Not interesting and Likely Solvable
This set of problems are where the money really comes from in my life. Problems that I can solve and provide value to someone else, but I don't really want to be working on them. In my academic life there was a bunch of these problems, especially in undergrad. I didn't really want to be working on differential equations, I didn't really want to be working on topology. I enjoy discrete spaces much more than continuous. I look around at the job market lately, and a lot of position descriptions seem to be falling into this category. A lot of fine tuning of LLMs, a lot of RAG. These don't have interest for me. I want to work on models from scratch. I don't really mind if they are language models, diffusion models, agents that are used in control situations. For example, I've written a post about solving combinatorial optimisation problems with a Pointer Network both in my professional life and as a personal project, they are fun, and combine my knowledge of maths and reinforcement learning.

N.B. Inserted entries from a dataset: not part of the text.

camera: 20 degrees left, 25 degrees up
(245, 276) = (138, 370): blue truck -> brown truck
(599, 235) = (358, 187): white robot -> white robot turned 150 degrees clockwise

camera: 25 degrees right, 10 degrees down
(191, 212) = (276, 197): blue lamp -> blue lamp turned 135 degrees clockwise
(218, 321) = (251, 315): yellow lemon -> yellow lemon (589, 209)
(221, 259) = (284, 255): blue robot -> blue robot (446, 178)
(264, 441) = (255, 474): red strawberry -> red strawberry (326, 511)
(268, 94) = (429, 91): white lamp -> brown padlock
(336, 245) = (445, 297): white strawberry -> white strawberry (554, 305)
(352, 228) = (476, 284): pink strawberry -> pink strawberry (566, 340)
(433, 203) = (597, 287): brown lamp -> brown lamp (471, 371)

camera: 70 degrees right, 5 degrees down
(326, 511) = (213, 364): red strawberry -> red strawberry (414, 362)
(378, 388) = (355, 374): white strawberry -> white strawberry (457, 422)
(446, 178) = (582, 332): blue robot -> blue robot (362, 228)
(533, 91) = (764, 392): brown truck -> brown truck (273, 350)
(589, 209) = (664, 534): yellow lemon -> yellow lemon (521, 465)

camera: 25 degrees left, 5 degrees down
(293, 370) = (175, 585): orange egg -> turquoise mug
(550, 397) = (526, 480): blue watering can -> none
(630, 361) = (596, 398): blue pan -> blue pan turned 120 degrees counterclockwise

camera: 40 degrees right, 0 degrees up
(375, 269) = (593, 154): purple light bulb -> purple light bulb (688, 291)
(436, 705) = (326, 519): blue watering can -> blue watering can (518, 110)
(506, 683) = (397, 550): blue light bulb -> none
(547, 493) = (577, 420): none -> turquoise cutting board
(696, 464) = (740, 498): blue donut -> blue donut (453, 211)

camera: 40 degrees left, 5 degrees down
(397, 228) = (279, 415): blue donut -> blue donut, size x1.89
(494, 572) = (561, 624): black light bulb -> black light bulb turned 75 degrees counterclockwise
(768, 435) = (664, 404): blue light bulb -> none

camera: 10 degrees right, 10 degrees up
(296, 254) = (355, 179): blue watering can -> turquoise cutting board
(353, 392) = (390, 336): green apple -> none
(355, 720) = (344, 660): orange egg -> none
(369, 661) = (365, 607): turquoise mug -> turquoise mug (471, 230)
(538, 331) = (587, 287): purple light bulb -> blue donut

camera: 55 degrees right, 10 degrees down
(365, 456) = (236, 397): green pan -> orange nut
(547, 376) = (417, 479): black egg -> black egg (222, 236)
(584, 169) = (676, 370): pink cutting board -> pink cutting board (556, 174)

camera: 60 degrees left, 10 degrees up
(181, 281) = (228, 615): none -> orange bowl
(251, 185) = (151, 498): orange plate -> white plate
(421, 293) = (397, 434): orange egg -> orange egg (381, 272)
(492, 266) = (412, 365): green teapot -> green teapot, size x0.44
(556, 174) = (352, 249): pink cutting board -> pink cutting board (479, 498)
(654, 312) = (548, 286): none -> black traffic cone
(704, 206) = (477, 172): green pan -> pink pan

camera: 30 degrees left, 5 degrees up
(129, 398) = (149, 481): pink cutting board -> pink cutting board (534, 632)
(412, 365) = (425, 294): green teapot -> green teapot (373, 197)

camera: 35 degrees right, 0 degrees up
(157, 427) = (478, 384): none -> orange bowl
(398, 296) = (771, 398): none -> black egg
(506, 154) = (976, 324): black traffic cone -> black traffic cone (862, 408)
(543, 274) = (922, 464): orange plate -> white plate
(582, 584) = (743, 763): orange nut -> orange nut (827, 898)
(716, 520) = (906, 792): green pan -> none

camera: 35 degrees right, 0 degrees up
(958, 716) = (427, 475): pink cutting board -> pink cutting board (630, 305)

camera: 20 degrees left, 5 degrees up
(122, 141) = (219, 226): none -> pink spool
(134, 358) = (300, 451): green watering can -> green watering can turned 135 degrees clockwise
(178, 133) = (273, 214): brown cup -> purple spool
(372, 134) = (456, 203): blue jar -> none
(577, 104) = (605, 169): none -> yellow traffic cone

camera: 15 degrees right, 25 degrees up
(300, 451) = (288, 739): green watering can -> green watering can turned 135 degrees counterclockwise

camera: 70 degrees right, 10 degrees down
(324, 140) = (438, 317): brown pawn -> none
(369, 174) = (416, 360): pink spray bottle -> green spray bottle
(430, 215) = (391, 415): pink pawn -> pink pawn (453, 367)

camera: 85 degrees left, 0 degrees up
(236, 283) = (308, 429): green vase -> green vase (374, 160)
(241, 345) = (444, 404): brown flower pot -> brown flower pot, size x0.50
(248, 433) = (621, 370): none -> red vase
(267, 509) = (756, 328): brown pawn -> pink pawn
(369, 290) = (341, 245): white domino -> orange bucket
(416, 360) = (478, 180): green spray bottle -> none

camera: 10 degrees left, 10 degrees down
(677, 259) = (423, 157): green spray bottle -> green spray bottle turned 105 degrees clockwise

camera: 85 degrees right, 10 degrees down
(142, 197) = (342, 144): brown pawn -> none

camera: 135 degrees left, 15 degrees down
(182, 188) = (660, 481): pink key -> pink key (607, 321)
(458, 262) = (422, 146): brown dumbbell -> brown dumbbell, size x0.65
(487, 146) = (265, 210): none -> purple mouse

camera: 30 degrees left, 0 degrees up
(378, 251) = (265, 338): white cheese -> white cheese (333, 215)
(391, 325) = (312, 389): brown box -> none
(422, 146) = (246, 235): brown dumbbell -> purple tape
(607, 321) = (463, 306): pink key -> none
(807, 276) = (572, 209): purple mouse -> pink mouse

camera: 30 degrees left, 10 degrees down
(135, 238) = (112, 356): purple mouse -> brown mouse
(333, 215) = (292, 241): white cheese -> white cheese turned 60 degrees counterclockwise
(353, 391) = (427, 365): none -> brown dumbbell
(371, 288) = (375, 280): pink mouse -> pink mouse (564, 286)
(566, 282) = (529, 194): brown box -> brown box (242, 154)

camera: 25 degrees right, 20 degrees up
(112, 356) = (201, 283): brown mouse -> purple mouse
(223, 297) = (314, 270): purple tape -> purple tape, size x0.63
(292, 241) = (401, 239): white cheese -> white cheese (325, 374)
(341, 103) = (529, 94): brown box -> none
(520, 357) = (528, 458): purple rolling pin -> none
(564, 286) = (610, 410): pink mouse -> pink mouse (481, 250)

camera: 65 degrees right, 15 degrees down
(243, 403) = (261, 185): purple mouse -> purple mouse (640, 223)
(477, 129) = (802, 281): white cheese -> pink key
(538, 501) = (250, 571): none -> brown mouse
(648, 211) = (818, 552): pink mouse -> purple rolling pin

But there is also a moral conundrum with problems in this category. What if I can do some social good, maybe I can optimise how resources for fighting fires are distributed, and I have a good chance of improving the techniques involved, but I also don't find the problem intrinsically interesting. If I could drastically reduce the amount of resources required to fight a bushfire though, that could have massive second and third order implications. Definitely more so than working on a diffusion model that isn't going to be close to SotA. Or maybe I should learn some frontend web development and finish wrapping the solution for rostering in restaurants for others to use, I can probably even charge a modest amount of money for it if I provide hosting and support, or just release it open source. But it's really not interesting enough for me to want to solve.
Conclusion
Over the years different problems have drifted into and out of various categories. When I was a younger undergrad I thought I had a great chance of solving Collatz Conjecture, but that didn't turn out to be the case. But I've grown and it's still interesting, but I have lost some of the ego associated with thinking I can solve these types of problems (I have other ego problems now though). The real challenge is to decide how to allocate my time. As I'm getting older and most of the jobs I look at are sufficient to pay my bills, the questions start to become which of these jobs do I find most interesting, and do I think I can actually provide value to the people who are willing to pay me to work on them.
There is a moral problem with taking a job just for the money too, without that intrinsic motivation, the work will not be my best. I won't be staying up until the early hours of the morning thinking about it. I won't be dreaming about it, or thinking about it in the shower. I'll go through the motions, I'll work on the problem when I'm being paid to work on problems, but as soon as my mind is allowed to freely think, it'll be back to the intrinsically interesting problems.